The absence of a sense of wonder is, Vartan reflected, often a symptom of stupidity. To an imbecile all things are equal and monotonously alike. Proceeding from these general observations, Vartan thought it rather strange that Marjorie should have seen nothing astonishing in the return of Shane's stolen slides to Brassey.
"This is goi
ng to be more interesting than I thought," Vartan reflected as he hopped aboard a tram. "Now for a close look at those interesting basalt formations out yonder."
He spent the rest of the day in a mild orgy of geological sightseeing. Rejoining Shane and Marjorie in the hotel in time for dinner, he noted that they too had evidently enjoyed a pleasant day. With admirable efficiency, Marjorie had purchased their train tickets well in advance, so they lingered over their coffee and smokes till the last moment.
"Now, Miss Driscott," Vartan remarked as they rose to go, "I suppose it will be safe to tell us where our first stop is to be? If we're spies, or anything of that sort," he added with grim humor, "we couldn't betray any secrets now, with you right on our trail, could we?"

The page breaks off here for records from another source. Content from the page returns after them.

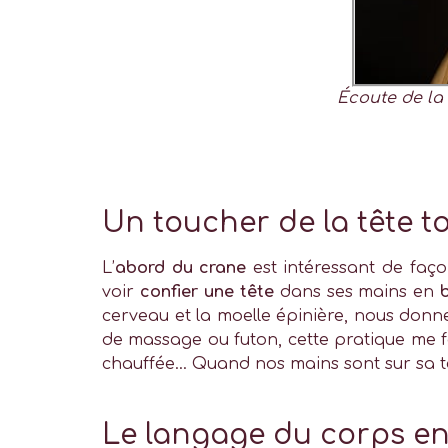
Écoute de la 
Un toucher de la tête to
L’
abord du crane
est intéressant de faço
voir
confier une tête
dans ses mains en
cerveau et la moelle épinière, nous donn
de massage ou futon, cette pratique me f
chauffée… Quand nos mains sont sur sa tê
Le langage du corps en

She gave him a searching look. "Remember," she replied, "you have not yet told us what your private orders are. Until you do, I cannot be blamed for carrying out my own instructions to the letter. Still," she continued with a disarming smile, "as you couldn't possibly communicate with any undesirables in time to do any harm now, I don't mind telling you where we are going."
From her handbag she produced the first of her articles on the 'Brassey Expedition' for the press. Vartan glanced through it, noting that it was dated from Darjihng.
"I see," he remarked with quiet satisfaction. "We are to make our way over – or into – the Himalayas by the well travelled routes. I thought when I first saw it that Brassey's marvellous delphinium must have come from somewhere near Sikkim. That's where the real flowers grow, isn't it?"
Her answer was a peal of delighted laughter.
"How simple you are!" she cried. "Darjihng? We're not going anywhere near it. Our first stop is Srinagar."
"In the Vale of Cashmere?"
"Where else? It will be paradise, they tell me," she laughed happily, "at this time of year."
"No doubt. But why on earth–?"
"Never mind now. I'll explain when we get there. Come on, Mr. Shane, or we'll miss that train."
CHAPTER 4
THEIR HERITAGE
Their brief stay in Srinagar was at its most tranquilly beautiful season, the late spring, when the apricots were just going out of blossom and beginning to put forth their tender fingers of chrysoprase. In this placid valley of the mountains, set like a cool northern garden but a short journey from the torrid plains of India, the party laid their plans and discussed their chances of success.